Hi, I'm Kaixin Ji (吉凯昕)
PhD, RMIT University & ADM+S (ARC Centre of Excellence for Automated Decision-Making and Society)
Keywords: Human-centered AI for Behavior & Cognition
Thesis: Measuring Information Behaviors and Cognitive Bias Using Wearables[Link]
I study human cognition and behavior in information seeking using multimodal sensing and machine learning. My work examines how attention, memory, reasoning, and decision-making evolve over time, combining controlled user studies with neurophysiological and behavioral data (e.g., EEG, electrodermal activity (EDA), blood volume pulse (BVP), motion, and eye-tracking).

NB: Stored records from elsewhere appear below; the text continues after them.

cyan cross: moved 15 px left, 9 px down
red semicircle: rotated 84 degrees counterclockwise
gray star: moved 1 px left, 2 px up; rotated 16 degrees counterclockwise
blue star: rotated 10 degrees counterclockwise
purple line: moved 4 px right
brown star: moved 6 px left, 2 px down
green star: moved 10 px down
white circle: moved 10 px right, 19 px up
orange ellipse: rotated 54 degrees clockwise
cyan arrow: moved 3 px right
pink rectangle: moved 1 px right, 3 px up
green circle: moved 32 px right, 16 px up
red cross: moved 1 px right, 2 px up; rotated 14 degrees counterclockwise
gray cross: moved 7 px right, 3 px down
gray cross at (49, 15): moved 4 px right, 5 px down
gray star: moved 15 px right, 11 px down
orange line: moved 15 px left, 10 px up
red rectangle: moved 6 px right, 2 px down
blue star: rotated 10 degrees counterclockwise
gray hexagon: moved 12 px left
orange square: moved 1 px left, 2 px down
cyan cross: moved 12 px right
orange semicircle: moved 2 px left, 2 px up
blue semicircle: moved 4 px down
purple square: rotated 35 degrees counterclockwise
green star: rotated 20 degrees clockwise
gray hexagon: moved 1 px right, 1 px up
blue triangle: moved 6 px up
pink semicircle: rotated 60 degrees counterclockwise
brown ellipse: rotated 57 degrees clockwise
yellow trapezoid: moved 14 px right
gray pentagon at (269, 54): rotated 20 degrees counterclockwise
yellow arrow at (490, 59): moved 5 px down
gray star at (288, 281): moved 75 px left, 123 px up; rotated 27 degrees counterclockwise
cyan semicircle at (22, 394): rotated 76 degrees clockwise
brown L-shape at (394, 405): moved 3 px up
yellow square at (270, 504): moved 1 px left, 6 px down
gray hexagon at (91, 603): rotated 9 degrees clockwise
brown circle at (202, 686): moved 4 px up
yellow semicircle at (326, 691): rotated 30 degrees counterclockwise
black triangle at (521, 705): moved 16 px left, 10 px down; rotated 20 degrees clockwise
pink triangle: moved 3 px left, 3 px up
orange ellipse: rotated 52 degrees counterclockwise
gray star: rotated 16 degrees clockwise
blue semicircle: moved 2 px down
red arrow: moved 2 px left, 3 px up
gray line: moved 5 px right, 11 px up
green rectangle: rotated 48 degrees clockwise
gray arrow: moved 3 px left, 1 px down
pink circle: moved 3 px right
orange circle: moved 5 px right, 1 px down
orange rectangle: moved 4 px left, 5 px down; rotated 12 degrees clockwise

During my PhD, I explored these questions through two main studies:
Study 1 — I updated a theoretical model mapping how cognitive load and affective states evolve across the stages of information seeking.
Through comprehensive signal analysis and machine learning, I showed that these mental and emotional shifts are reliably detectable from wearable data.
I also released a public dataset, SenseSeek, to support future research.
Study 2 — I investigated how cognitive dissonance — the discomfort that arises when information challenges our existing beliefs (confirmation bias) — manifests differently throughout information seeking with neurophysiological data and mixed-method analysis.
I am actively seeking a postdoctoral position in cognitive/affective computing, digital health, or related areas.